Mahmoud Khalil describes pain of missing son's birth in latest court filing
Mahmoud Khalil, the detained Columbia University graduate and Palestinian activist, has said in a new court filing that the 'most immediate and visceral harms' he has experienced during his nearly three-month detention have been missing the birth of his son and being separated from his wife.
'Instead of holding my wife's hand in the delivery room, I was crouched on a detention center floor, whispering through a crackling phone line as she labored alone,' Khalil said. 'I listened to her pain, trying to comfort her while 70 other men slept around me. When I heard my son's first cries, I buried my face in my arms so no one would see me weep.
'To not be able to see them, hold them, speak with them freely, enjoy everything I imagined our first days as a family would be like, is devastating,' he wrote about the birth in late April.
The declaration, filed on Wednesday night and made public on Thursday, is part of new evidence submitted by Khalil's legal team in New Jersey federal court in support of his request for a preliminary injunction requesting his immediate release.
Related: Mahmoud Khalil finally allowed to hold one-month-old son for the first time
It comes a week after a US district judge said in a lengthy order that the use by the secretary of state, Marco Rubio, of a rarely invoked law to detain and attempt to deport Khalil was probably unconstitutional.
The judge wrote that the government's justification for deporting Khalil – that his beliefs may pose a threat to US foreign policy – could lead to vague and arbitrary enforcement.
The judge, however, stopped short of ordering Khalil's release, and requested additional information before ruling further.
On Wednesday night, Khalil's legal team filed a brief and dozens of declarations and expert reports describing the 'irreparable harm' they say that Khalil 'and others will continue to suffer as long as he remains illegally detained in Louisiana and until and unless the Rubio Determination is overturned'.
His attorneys argue that Khalil's arrest and detention is part of a broader effort by the Trump administration to suppress constitutionally protected speech and are challenging Rubio's determination.
In a letter to the court made public on Thursday, Khalil's attorneys write that Khalil is suffering 'irreparable harm from his arrest and detention' including the 'loss of Mr Khalil's liberty; the chilling of his First Amendment protected activities; the separation from his family, particularly his wife and newborn child; and psychological harm specific to his arrest and detention'.
They also accuse the government of damaging Khalil's reputation 'by baselessly identifying him as a risk to the foreign policy of the United States, marking him and his family as targets for harassment and notoriety and severely undermining his ability to pursue a career in international diplomacy and human rights advocacy'.
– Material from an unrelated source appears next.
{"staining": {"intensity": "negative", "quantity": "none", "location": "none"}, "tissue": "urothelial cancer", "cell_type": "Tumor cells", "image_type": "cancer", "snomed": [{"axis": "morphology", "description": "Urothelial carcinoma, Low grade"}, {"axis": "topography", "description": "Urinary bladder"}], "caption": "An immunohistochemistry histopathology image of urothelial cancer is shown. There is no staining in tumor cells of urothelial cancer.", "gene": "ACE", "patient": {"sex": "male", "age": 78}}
In Khalil's declaration, he says that the harms he has suffered as a result of the government's actions include 'dignitary and reputational harm, personal and familial hardship, including constant fear for personal safety, continued detention, restrictions on my freedom of expression, and severe damage to my professional future'.
At a news conference on Thursday, Veronica Salama, a staff attorney at the New York Civil Liberties Union who is working on Khalil's case, said that Khalil's declaration was the 'first time' that Khalil 'is speaking directly to the court about the harms that he is facing'.
She noted that before his arrest, Khalil had accepted a position at Oxfam International, but that the offer was rescinded on 3 April – a decision she said was a 'direct result' of the government's accusations against him and the public stigma that has followed.
Other filings on Wednesday night included letters from attorneys, a declaration from Khalil's wife, Dr Noor Ramez Abdalla, as well as declarations from students and professors at Columbia University, a former state department official, legal service providers and more.
Abdalla wrote that the end of her pregnancy and labor 'was extremely stressful because I was separated from Mahmoud due to his ongoing detention.
'Though I had immense support from family and friends in those early days, nothing could replace Mahmoud's presence,' she said. 'Those are days our little family will never get back. Mahmoud will never be part of bringing our first baby home from the hospital, awkwardly carrying the baby carrier, and figuring out how to hold such a tiny baby, and all of the other fun, hard, and challenging parts of adjusting to having a newborn. This reality of all we have missed and will never get back is a weight that constantly sits on me.'
Related: To my newborn son: I am absent not out of apathy, but conviction | Mahmoud Khalil
The ACLU said on Thursday that Khalil was 'still waiting for a full and final ruling on the preliminary injunction motion, in addition to his pending motions for release on bail and for him to be returned to New Jersey'.
The new filings and the news conference on Thursday came a day after Khalil's case was raised during the New York City Democratic mayoral primary debate.
The former New York governor Andrew Cuomo, the current frontrunner, called Khalil's detention 'a continuation of Trump eroding democracy, chipping away at due process'.
Khalil, Cuomo said, 'should be released, he should be released immediately' adding: 'He shouldn't have been detained in the first place.'
The Democratic socialist Zohran Mamdani, who is polling in second place, said that Khalil 'should be set free', adding that Khalil 'should be at home with his wife Noor and their young child'.